***** INPUT MATERIAL
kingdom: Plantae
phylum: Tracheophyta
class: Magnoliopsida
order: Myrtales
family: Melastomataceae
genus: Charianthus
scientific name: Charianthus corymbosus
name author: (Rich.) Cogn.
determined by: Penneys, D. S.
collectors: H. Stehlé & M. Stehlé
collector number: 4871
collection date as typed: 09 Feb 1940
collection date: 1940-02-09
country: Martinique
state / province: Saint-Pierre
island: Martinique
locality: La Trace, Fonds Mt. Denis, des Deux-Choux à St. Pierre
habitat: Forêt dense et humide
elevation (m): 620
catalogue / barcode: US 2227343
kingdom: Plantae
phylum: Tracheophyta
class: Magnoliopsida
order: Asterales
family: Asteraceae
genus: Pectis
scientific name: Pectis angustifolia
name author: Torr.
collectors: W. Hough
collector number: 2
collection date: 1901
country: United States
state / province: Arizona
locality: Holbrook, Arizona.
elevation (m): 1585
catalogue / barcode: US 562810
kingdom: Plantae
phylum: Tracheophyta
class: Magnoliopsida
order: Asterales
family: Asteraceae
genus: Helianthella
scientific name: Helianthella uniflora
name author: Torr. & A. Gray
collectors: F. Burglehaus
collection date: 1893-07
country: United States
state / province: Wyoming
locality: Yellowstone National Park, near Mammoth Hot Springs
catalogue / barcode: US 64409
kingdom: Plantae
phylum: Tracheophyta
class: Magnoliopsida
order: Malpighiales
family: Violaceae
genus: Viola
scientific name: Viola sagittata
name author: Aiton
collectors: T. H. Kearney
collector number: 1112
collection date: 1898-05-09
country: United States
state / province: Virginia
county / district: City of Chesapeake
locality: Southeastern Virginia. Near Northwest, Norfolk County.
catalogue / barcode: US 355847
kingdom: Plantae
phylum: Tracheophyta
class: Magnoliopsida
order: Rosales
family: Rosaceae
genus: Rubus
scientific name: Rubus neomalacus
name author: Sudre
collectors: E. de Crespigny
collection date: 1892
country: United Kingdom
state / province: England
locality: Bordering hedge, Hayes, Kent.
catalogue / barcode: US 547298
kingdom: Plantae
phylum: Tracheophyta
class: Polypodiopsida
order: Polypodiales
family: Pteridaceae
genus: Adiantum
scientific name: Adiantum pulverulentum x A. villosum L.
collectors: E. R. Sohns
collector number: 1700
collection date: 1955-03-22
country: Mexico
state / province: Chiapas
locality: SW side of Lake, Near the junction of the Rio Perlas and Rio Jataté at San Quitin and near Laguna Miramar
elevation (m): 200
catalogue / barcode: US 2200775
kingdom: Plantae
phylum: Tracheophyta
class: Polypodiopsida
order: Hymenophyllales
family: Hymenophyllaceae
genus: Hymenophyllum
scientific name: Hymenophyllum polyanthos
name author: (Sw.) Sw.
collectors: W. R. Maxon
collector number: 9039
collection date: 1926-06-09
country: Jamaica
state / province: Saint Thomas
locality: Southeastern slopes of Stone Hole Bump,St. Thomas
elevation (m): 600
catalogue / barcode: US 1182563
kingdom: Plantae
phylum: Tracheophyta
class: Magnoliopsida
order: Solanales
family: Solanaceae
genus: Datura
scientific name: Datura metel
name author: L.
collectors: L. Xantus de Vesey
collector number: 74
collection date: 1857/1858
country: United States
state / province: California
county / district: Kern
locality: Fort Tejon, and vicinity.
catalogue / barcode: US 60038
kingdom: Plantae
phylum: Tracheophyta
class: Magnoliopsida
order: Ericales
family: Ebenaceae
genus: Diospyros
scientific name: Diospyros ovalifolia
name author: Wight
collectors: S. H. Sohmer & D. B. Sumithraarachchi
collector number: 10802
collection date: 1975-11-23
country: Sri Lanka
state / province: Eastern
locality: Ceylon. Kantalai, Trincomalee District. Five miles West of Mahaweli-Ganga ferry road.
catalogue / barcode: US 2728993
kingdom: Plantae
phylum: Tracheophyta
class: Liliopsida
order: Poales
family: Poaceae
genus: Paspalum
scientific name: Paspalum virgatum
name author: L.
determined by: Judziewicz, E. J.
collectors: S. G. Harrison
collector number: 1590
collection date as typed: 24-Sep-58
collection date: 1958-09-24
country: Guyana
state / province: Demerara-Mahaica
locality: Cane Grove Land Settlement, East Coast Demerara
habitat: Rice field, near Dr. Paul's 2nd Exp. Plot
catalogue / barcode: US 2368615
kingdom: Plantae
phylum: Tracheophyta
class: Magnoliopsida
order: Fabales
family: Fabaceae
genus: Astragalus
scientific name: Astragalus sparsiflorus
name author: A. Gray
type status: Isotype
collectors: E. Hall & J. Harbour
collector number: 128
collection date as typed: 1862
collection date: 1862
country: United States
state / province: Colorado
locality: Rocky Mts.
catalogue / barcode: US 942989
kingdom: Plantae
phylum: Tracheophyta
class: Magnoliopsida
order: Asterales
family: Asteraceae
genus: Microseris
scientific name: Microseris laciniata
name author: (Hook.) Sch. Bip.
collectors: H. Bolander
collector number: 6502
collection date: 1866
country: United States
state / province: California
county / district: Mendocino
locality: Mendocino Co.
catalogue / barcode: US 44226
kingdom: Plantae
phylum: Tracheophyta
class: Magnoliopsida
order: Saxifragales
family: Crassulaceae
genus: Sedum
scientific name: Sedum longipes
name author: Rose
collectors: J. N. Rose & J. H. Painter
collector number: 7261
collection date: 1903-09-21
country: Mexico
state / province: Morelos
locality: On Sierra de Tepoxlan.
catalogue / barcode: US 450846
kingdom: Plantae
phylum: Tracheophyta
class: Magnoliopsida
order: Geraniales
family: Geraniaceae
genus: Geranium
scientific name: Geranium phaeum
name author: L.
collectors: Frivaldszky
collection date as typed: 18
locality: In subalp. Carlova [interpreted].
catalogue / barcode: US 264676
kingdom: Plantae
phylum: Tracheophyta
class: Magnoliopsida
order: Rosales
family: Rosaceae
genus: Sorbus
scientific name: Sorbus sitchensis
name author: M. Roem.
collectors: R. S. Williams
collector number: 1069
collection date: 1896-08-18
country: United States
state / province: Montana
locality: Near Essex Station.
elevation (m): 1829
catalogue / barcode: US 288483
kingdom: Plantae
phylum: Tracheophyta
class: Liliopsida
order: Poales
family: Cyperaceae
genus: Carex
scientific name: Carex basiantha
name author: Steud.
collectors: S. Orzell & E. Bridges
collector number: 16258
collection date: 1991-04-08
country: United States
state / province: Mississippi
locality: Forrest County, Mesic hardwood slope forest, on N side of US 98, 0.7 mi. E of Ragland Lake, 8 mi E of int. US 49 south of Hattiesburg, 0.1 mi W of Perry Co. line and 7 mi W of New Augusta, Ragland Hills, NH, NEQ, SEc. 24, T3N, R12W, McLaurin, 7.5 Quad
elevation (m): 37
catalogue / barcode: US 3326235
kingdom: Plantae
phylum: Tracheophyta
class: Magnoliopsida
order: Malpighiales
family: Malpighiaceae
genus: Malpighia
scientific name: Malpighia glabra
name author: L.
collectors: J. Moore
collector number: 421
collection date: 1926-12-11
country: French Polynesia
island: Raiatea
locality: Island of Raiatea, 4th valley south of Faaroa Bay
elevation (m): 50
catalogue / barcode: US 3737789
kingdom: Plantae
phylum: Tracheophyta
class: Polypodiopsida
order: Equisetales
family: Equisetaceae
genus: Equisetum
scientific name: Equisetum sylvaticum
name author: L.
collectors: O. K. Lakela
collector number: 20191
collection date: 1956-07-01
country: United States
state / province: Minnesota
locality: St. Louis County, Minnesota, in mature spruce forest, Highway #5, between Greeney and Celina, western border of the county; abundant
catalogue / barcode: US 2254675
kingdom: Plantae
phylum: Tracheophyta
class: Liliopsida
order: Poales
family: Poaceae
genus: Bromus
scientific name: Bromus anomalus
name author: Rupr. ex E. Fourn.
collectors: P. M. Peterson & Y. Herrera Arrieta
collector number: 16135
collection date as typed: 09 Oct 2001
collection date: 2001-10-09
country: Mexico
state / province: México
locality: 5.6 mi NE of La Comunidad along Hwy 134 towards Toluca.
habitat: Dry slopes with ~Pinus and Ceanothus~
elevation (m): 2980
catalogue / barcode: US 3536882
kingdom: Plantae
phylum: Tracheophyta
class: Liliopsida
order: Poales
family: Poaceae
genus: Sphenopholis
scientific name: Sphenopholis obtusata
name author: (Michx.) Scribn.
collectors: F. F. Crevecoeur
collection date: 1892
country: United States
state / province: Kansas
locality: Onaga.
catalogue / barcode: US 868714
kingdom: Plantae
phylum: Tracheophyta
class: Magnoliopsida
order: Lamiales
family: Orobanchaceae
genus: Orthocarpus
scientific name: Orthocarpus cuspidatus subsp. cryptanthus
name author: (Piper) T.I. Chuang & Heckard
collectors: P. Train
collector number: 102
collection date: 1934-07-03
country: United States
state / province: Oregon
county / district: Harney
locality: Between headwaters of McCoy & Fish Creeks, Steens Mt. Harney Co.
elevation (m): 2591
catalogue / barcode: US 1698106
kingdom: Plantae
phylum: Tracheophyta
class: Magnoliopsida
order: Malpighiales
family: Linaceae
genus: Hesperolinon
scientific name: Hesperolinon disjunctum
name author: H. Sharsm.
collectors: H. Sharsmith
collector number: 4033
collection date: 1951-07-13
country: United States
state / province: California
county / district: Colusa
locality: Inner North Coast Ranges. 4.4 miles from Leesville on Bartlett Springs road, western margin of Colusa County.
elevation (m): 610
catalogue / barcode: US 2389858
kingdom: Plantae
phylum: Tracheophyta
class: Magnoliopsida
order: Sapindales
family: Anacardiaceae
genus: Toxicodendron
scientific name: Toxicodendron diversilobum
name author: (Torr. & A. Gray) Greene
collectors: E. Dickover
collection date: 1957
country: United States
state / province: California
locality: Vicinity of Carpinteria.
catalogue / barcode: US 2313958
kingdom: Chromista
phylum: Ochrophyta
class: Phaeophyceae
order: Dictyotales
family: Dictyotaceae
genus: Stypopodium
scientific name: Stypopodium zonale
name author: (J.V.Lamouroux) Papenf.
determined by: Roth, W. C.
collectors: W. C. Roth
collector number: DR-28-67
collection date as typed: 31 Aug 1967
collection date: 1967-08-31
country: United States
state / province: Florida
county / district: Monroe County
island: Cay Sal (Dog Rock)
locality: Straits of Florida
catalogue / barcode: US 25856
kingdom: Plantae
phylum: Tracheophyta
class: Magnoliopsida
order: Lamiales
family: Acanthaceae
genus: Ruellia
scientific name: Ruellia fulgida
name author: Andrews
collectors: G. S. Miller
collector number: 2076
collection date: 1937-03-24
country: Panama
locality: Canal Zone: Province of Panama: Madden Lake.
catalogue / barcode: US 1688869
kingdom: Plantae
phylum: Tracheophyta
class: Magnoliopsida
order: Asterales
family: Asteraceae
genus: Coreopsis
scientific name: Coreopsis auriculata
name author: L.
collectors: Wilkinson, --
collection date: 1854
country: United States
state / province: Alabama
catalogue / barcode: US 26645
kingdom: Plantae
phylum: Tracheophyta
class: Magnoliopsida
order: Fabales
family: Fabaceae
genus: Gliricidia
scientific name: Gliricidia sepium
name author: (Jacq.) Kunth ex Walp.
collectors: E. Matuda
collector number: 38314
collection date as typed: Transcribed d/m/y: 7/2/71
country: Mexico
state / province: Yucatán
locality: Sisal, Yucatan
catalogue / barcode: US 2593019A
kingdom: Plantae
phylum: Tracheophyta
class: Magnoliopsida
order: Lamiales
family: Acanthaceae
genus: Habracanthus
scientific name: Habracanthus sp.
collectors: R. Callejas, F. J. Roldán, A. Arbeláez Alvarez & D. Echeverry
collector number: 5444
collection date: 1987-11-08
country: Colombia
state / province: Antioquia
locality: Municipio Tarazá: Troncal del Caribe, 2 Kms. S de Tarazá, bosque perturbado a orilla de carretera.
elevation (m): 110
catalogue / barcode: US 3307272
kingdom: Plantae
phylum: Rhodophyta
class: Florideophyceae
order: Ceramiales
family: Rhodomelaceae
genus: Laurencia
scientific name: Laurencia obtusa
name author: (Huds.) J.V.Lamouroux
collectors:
**********
Convert the lines of the rows above into a numbered list with blank lines omitted, starting with the line that contains "determined by: Roth, W. C." and continuing through the line that contains "scientific name: Laurencia obtusa". Both of those lines belong in the list.

1. determined by: Roth, W. C.
2. collectors: W. C. Roth
3. collector number: DR-28-67
4. collection date as typed: 31 Aug 1967
5. collection date: 1967-08-31
6. country: United States
7. state / province: Florida
8. county / district: Monroe County
9. island: Cay Sal (Dog Rock)
10. locality: Straits of Florida
11. catalogue / barcode: US 25856
12. kingdom: Plantae
13. phylum: Tracheophyta
14. class: Magnoliopsida
15. order: Lamiales
16. family: Acanthaceae
17. genus: Ruellia
18. scientific name: Ruellia fulgida
19. name author: Andrews
20. collectors: G. S. Miller
21. collector number: 2076
22. collection date: 1937-03-24
23. country: Panama
24. locality: Canal Zone: Province of Panama: Madden Lake.
25. catalogue / barcode: US 1688869
26. kingdom: Plantae
27. phylum: Tracheophyta
28. class: Magnoliopsida
29. order: Asterales
30. family: Asteraceae
31. genus: Coreopsis
32. scientific name: Coreopsis auriculata
33. name author: L.
34. collectors: Wilkinson, --
35. collection date: 1854
36. country: United States
37. state / province: Alabama
38. catalogue / barcode: US 26645
39. kingdom: Plantae
40. phylum: Tracheophyta
41. class: Magnoliopsida
42. order: Fabales
43. family: Fabaceae
44. genus: Gliricidia
45. scientific name: Gliricidia sepium
46. name author: (Jacq.) Kunth ex Walp.
47. collectors: E. Matuda
48. collector number: 38314
49. collection date as typed: Transcribed d/m/y: 7/2/71
50. country: Mexico
51. state / province: Yucatán
52. locality: Sisal, Yucatan
53. catalogue / barcode: US 2593019A
54. kingdom: Plantae
55. phylum: Tracheophyta
56. class: Magnoliopsida
57. order: Lamiales
58. family: Acanthaceae
59. genus: Habracanthus
60. scientific name: Habracanthus sp.
61. collectors: R. Callejas, F. J. Roldán, A. Arbeláez Alvarez & D. Echeverry
62. collector number: 5444
63. collection date: 1987-11-08
64. country: Colombia
65. state / province: Antioquia
66. locality: Municipio Tarazá: Troncal del Caribe, 2 Kms. S de Tarazá, bosque perturbado a orilla de carretera.
67. elevation (m): 110
68. catalogue / barcode: US 3307272
69. kingdom: Plantae
70. phylum: Rhodophyta
71. class: Florideophyceae
72. order: Ceramiales
73. family: Rhodomelaceae
74. genus: Laurencia
75. scientific name: Laurencia obtusa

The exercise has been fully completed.